**RECORDS SUPPLIED:**
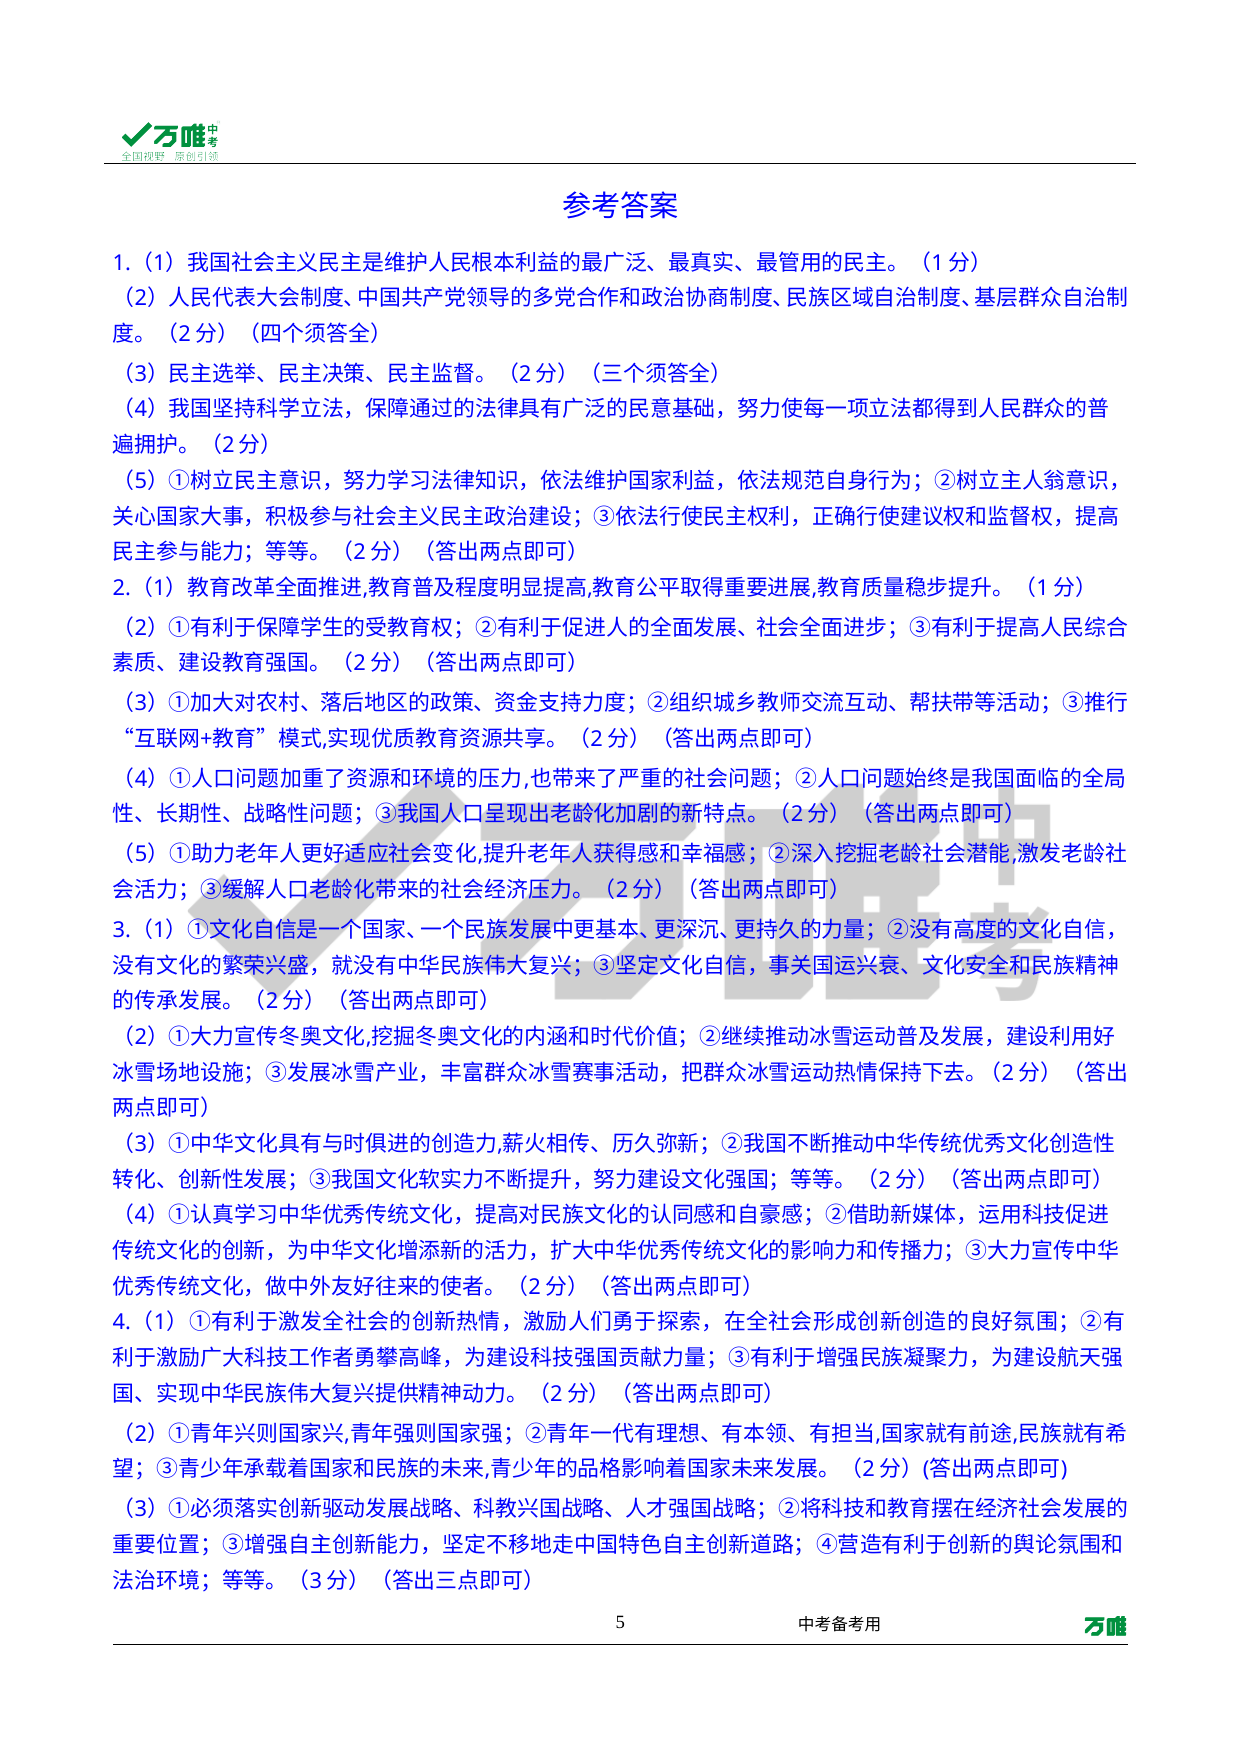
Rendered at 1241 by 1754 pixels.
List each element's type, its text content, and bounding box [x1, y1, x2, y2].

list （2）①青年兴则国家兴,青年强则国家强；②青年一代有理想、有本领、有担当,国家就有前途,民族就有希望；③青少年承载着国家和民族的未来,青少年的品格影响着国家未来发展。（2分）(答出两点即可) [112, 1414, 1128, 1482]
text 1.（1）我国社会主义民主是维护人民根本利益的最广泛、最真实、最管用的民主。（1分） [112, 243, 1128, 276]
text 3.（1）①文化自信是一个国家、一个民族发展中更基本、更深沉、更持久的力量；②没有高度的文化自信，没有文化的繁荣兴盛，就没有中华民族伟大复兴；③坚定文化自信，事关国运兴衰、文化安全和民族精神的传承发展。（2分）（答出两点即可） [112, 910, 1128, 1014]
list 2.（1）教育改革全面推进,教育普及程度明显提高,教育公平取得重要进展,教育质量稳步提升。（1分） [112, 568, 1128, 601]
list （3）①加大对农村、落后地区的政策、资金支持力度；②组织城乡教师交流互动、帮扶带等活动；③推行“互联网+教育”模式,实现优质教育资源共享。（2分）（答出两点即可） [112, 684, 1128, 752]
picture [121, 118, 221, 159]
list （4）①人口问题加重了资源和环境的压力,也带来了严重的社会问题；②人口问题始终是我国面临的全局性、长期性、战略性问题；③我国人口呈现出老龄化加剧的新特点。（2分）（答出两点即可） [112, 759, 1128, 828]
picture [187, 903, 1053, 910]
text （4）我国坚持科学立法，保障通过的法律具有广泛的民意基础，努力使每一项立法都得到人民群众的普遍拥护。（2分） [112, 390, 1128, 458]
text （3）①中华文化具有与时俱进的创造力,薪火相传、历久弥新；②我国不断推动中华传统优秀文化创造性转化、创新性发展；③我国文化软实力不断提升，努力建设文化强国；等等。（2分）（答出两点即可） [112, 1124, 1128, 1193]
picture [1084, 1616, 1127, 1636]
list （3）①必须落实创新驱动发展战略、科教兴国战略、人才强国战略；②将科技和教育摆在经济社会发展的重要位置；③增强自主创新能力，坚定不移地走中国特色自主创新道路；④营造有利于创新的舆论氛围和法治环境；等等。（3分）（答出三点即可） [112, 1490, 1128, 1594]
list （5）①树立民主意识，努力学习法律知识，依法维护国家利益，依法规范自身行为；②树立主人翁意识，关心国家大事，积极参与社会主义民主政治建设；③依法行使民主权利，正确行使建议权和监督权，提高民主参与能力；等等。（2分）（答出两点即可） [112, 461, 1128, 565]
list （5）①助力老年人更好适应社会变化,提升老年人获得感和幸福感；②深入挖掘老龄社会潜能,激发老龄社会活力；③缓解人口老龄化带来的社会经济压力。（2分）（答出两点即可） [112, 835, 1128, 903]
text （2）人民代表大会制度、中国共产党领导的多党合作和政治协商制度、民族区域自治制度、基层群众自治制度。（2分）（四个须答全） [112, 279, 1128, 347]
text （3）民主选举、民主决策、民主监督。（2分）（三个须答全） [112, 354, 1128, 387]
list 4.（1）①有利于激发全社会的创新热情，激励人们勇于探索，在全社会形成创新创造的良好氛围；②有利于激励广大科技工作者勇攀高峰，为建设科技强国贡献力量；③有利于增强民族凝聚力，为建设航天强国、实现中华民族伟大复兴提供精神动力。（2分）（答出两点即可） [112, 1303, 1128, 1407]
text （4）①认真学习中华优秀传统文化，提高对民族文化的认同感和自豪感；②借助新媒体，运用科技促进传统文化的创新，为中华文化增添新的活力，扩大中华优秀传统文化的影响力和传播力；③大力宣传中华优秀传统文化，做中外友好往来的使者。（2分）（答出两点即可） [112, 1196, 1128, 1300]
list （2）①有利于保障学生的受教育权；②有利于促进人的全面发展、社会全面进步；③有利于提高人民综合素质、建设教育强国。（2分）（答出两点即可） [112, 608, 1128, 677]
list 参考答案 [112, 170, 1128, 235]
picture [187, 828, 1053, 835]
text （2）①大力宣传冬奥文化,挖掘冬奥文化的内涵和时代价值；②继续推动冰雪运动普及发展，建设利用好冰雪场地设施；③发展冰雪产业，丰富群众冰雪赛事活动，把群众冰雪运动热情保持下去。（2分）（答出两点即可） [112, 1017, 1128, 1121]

**WHAT NEEDS TO BE DONE:**
Drop the images, then copy the data exactly.

**RESPONSE TO THIS TASK:**
Rendered at 1241 by 1754 pixels.
List each element's type, its text content, and bounding box [x1, y1, x2, y2].

list （2）①青年兴则国家兴,青年强则国家强；②青年一代有理想、有本领、有担当,国家就有前途,民族就有希望；③青少年承载着国家和民族的未来,青少年的品格影响着国家未来发展。（2分）(答出两点即可) [112, 1414, 1128, 1482]
text 1.（1）我国社会主义民主是维护人民根本利益的最广泛、最真实、最管用的民主。（1分） [112, 243, 1128, 276]
text 3.（1）①文化自信是一个国家、一个民族发展中更基本、更深沉、更持久的力量；②没有高度的文化自信，没有文化的繁荣兴盛，就没有中华民族伟大复兴；③坚定文化自信，事关国运兴衰、文化安全和民族精神的传承发展。（2分）（答出两点即可） [112, 910, 1128, 1014]
list 2.（1）教育改革全面推进,教育普及程度明显提高,教育公平取得重要进展,教育质量稳步提升。（1分） [112, 568, 1128, 601]
list （3）①加大对农村、落后地区的政策、资金支持力度；②组织城乡教师交流互动、帮扶带等活动；③推行“互联网+教育”模式,实现优质教育资源共享。（2分）（答出两点即可） [112, 684, 1128, 752]
picture [121, 118, 221, 159]
list （4）①人口问题加重了资源和环境的压力,也带来了严重的社会问题；②人口问题始终是我国面临的全局性、长期性、战略性问题；③我国人口呈现出老龄化加剧的新特点。（2分）（答出两点即可） [112, 759, 1128, 828]
picture [187, 903, 1053, 910]
text （4）我国坚持科学立法，保障通过的法律具有广泛的民意基础，努力使每一项立法都得到人民群众的普遍拥护。（2分） [112, 390, 1128, 458]
text （3）①中华文化具有与时俱进的创造力,薪火相传、历久弥新；②我国不断推动中华传统优秀文化创造性转化、创新性发展；③我国文化软实力不断提升，努力建设文化强国；等等。（2分）（答出两点即可） [112, 1124, 1128, 1193]
picture [1084, 1616, 1127, 1636]
list （3）①必须落实创新驱动发展战略、科教兴国战略、人才强国战略；②将科技和教育摆在经济社会发展的重要位置；③增强自主创新能力，坚定不移地走中国特色自主创新道路；④营造有利于创新的舆论氛围和法治环境；等等。（3分）（答出三点即可） [112, 1490, 1128, 1594]
list （5）①树立民主意识，努力学习法律知识，依法维护国家利益，依法规范自身行为；②树立主人翁意识，关心国家大事，积极参与社会主义民主政治建设；③依法行使民主权利，正确行使建议权和监督权，提高民主参与能力；等等。（2分）（答出两点即可） [112, 461, 1128, 565]
list （5）①助力老年人更好适应社会变化,提升老年人获得感和幸福感；②深入挖掘老龄社会潜能,激发老龄社会活力；③缓解人口老龄化带来的社会经济压力。（2分）（答出两点即可） [112, 835, 1128, 903]
text （2）人民代表大会制度、中国共产党领导的多党合作和政治协商制度、民族区域自治制度、基层群众自治制度。（2分）（四个须答全） [112, 279, 1128, 347]
text （3）民主选举、民主决策、民主监督。（2分）（三个须答全） [112, 354, 1128, 387]
list 4.（1）①有利于激发全社会的创新热情，激励人们勇于探索，在全社会形成创新创造的良好氛围；②有利于激励广大科技工作者勇攀高峰，为建设科技强国贡献力量；③有利于增强民族凝聚力，为建设航天强国、实现中华民族伟大复兴提供精神动力。（2分）（答出两点即可） [112, 1303, 1128, 1407]
text （4）①认真学习中华优秀传统文化，提高对民族文化的认同感和自豪感；②借助新媒体，运用科技促进传统文化的创新，为中华文化增添新的活力，扩大中华优秀传统文化的影响力和传播力；③大力宣传中华优秀传统文化，做中外友好往来的使者。（2分）（答出两点即可） [112, 1196, 1128, 1300]
list （2）①有利于保障学生的受教育权；②有利于促进人的全面发展、社会全面进步；③有利于提高人民综合素质、建设教育强国。（2分）（答出两点即可） [112, 608, 1128, 677]
list 参考答案 [112, 170, 1128, 235]
picture [187, 828, 1053, 835]
text （2）①大力宣传冬奥文化,挖掘冬奥文化的内涵和时代价值；②继续推动冰雪运动普及发展，建设利用好冰雪场地设施；③发展冰雪产业，丰富群众冰雪赛事活动，把群众冰雪运动热情保持下去。（2分）（答出两点即可） [112, 1017, 1128, 1121]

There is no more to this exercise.